Pattern Best for Example
XML tags Complex agents with clear separation of concerns. Sections like <role>, <scope>, and <tool_strategy> make instructions easy to parse. Meeting Prep Briefing
Markdown headers Technical workflows with hierarchical organization. Uses # Role, ## Step 1 structure for clear step ordering. Codebase Documentation Generator
Natural language Coaching personas and conversational agents. Reads like a paragraph-style briefing with implicit structure. Trip Itinerary Designer
Numbered rules Strict execution contracts and autonomous decision logic. Each rule is a discrete, enforceable instruction. Brand Mention Monitor

No single pattern is universally best.
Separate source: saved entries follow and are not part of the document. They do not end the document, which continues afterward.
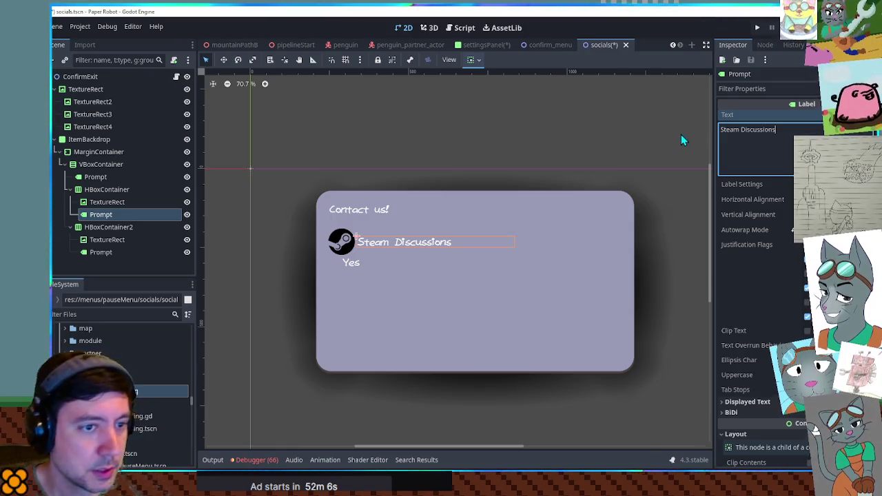
key(ctrl+a)
key(BackSpace)
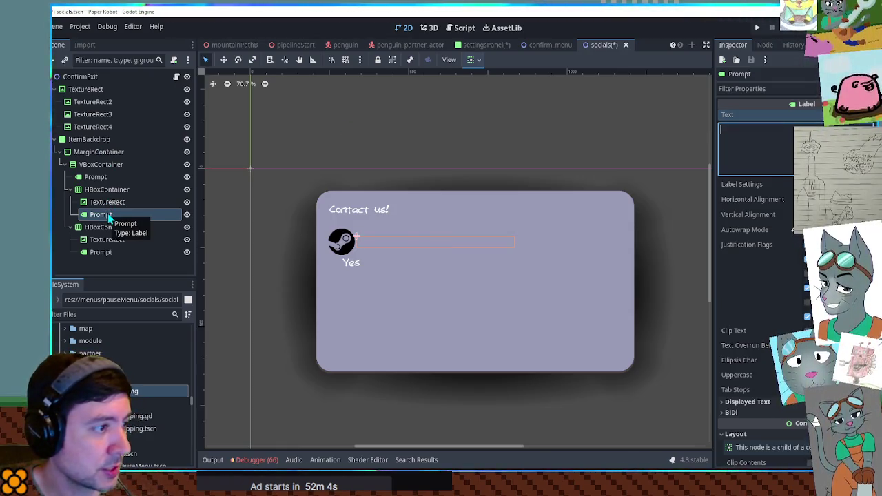
right_click(109, 218)
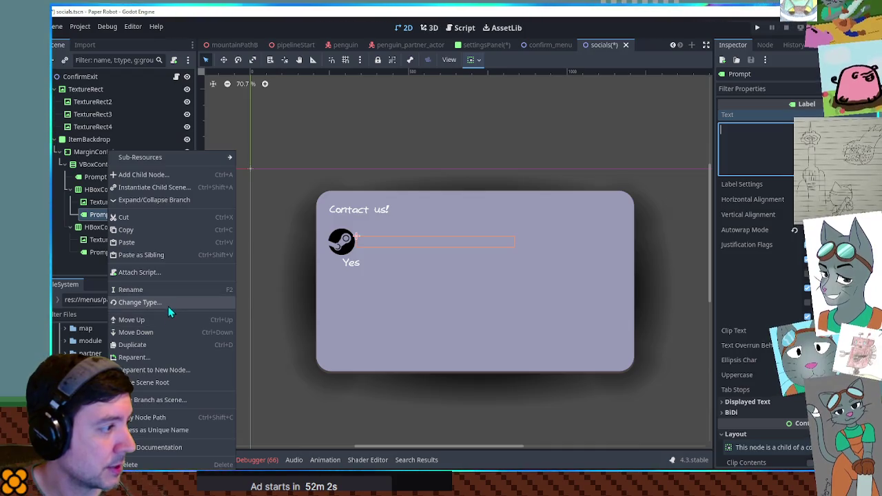
key(Escape)
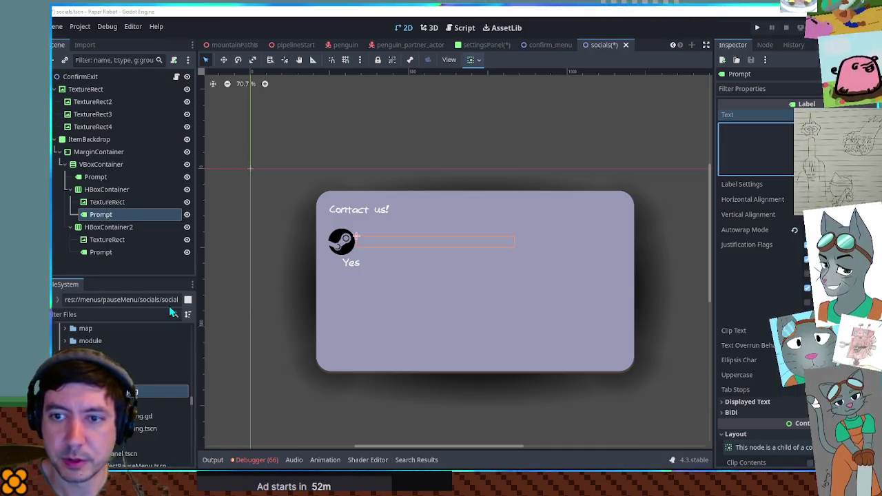
key(Return)
text(Steam Discussions)
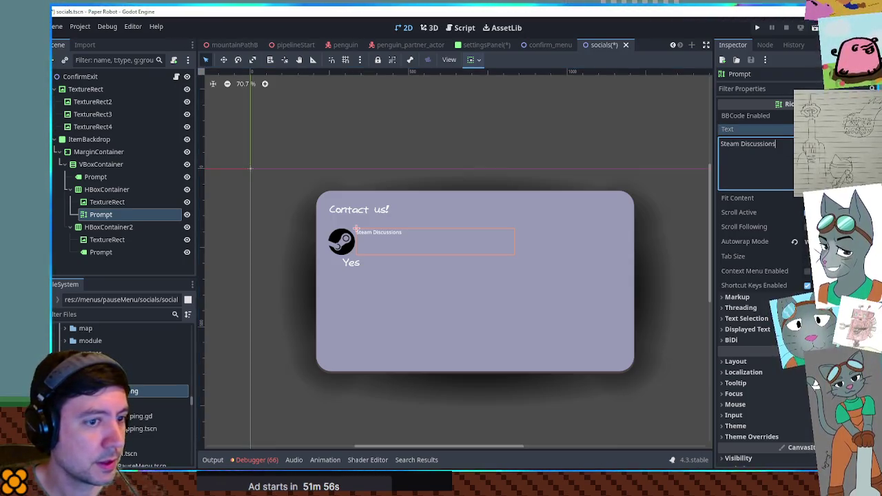
Step: Compare the font theme overrides of the Yes label and the Steam label
scroll(758, 276, down, 3)
click(100, 253)
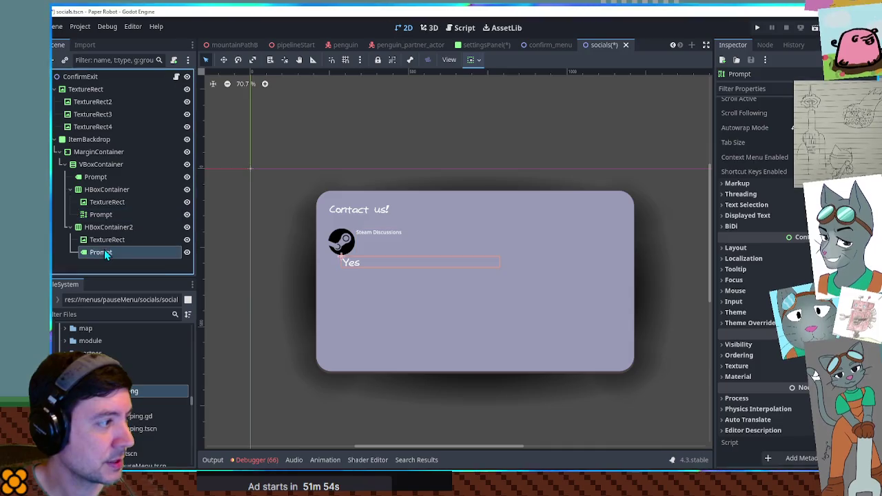
scroll(745, 276, down, 5)
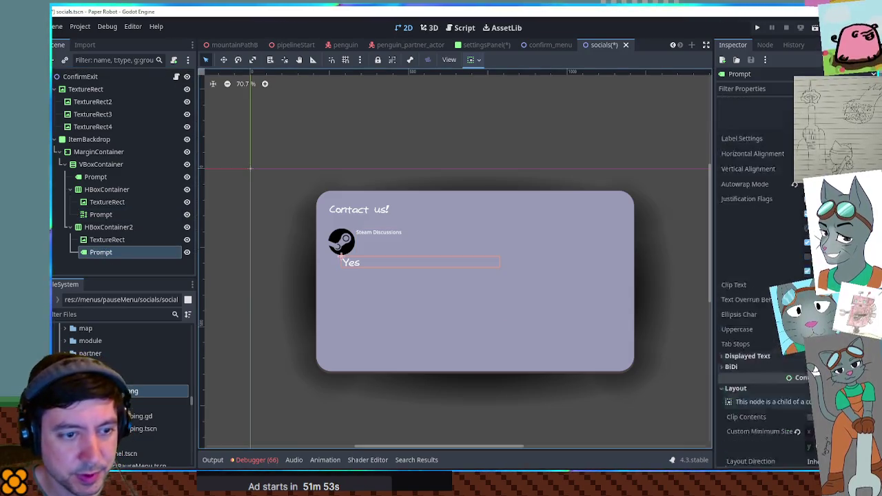
click(797, 343)
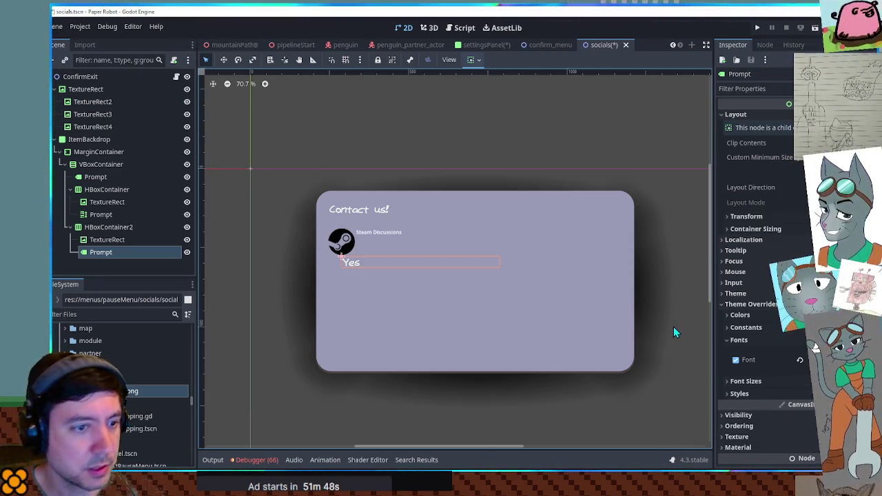
click(101, 214)
click(750, 323)
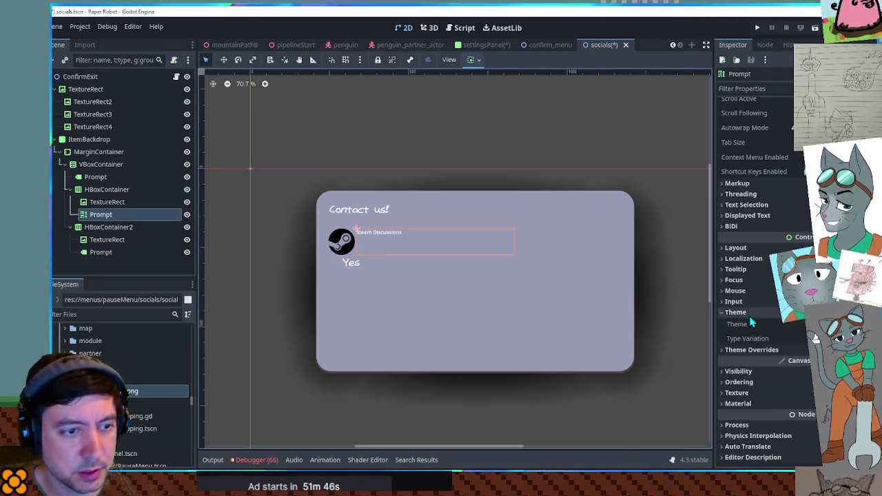
click(748, 360)
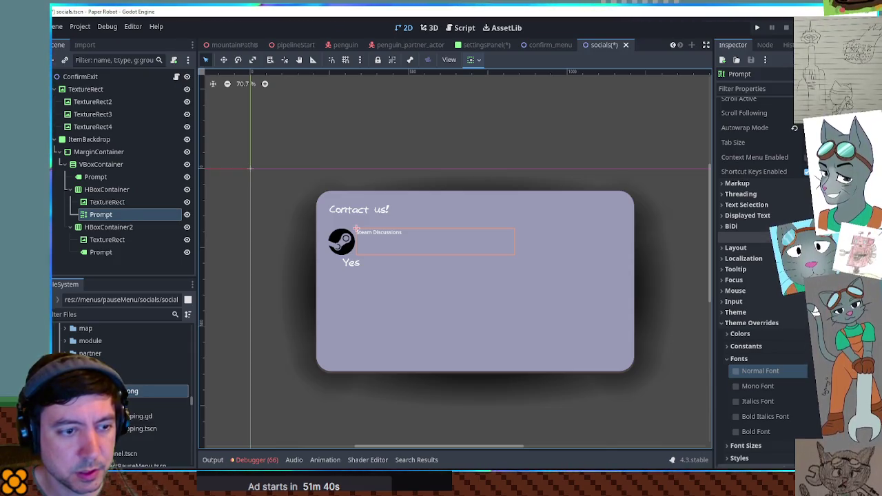
scroll(385, 236, up, 2)
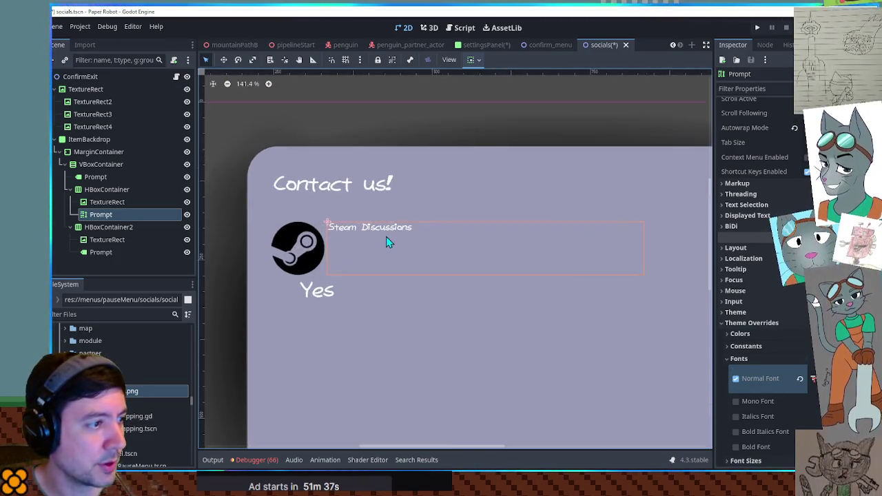
scroll(387, 236, up, 1)
scroll(757, 140, up, 5)
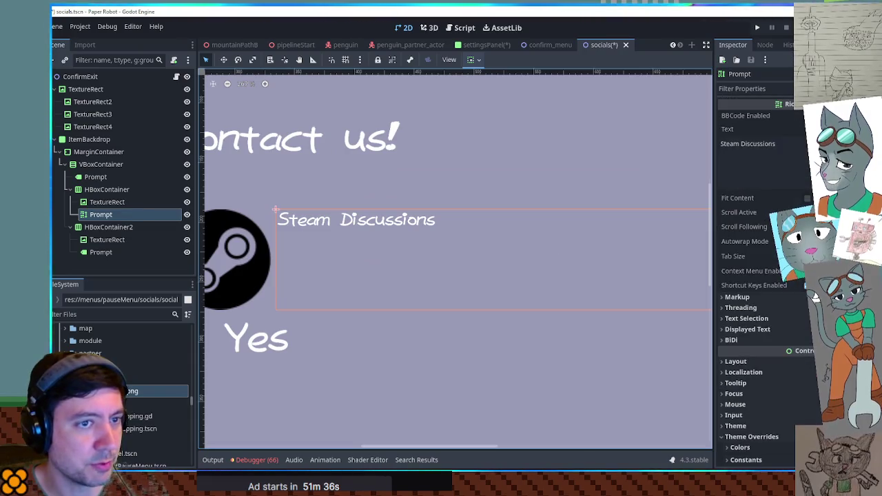
Step: Test [b] bold markup on 'Discussions', then undo back to a plain Label
click(744, 144)
text([b])
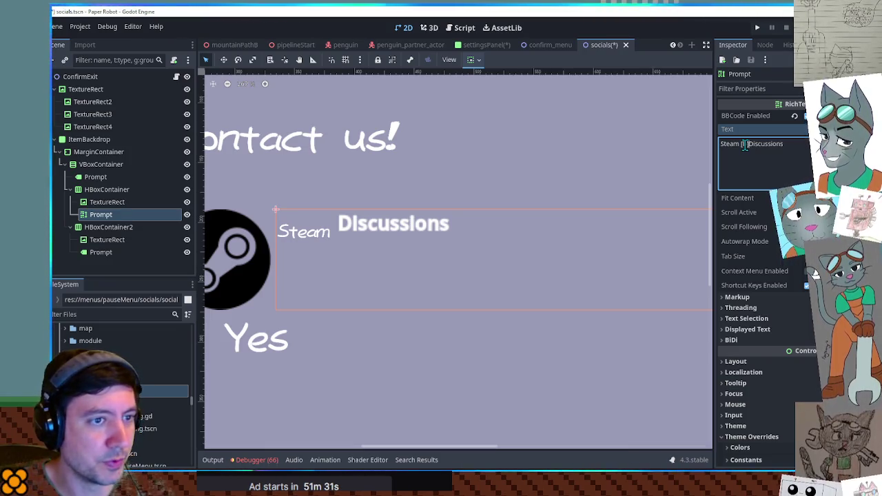
key(BackSpace)
key(BackSpace)
key(BackSpace)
Choose a structure based on how your agent needs to process its instructions: strict compliance favors numbered rules, complex multi-phase workflows benefit from XML tags, and conversational agents work well with natural language.

Create an agent from a manifest

To create an agent from a manifest:

  1. Open the agent manifests in the Foundry portal.

  2. Select a manifest that matches your use case.

  3. Select Create Agent.

  4. Configure your agent:

    • Select a model deployment (for example, gpt-5-mini).
    • Connect the required tools (for example, add a SharePoint connection or configure web search).
    • Optionally customize the instructions to match your specific requirements.

    After creation, you can continue to modify the instructions, swap tools, or change the model deployment at any time.

    Note

    Agent manifests are for educational and experimentation purposes only. Resulting agents are not production ready.

  5. Test your agent in the agents playground.

  6. When you're satisfied with the results, publish your agent.

Tip

Start by running a manifest with its default instructions before customizing. This helps you understand the agent's workflow and identify which parts to adjust for your scenario.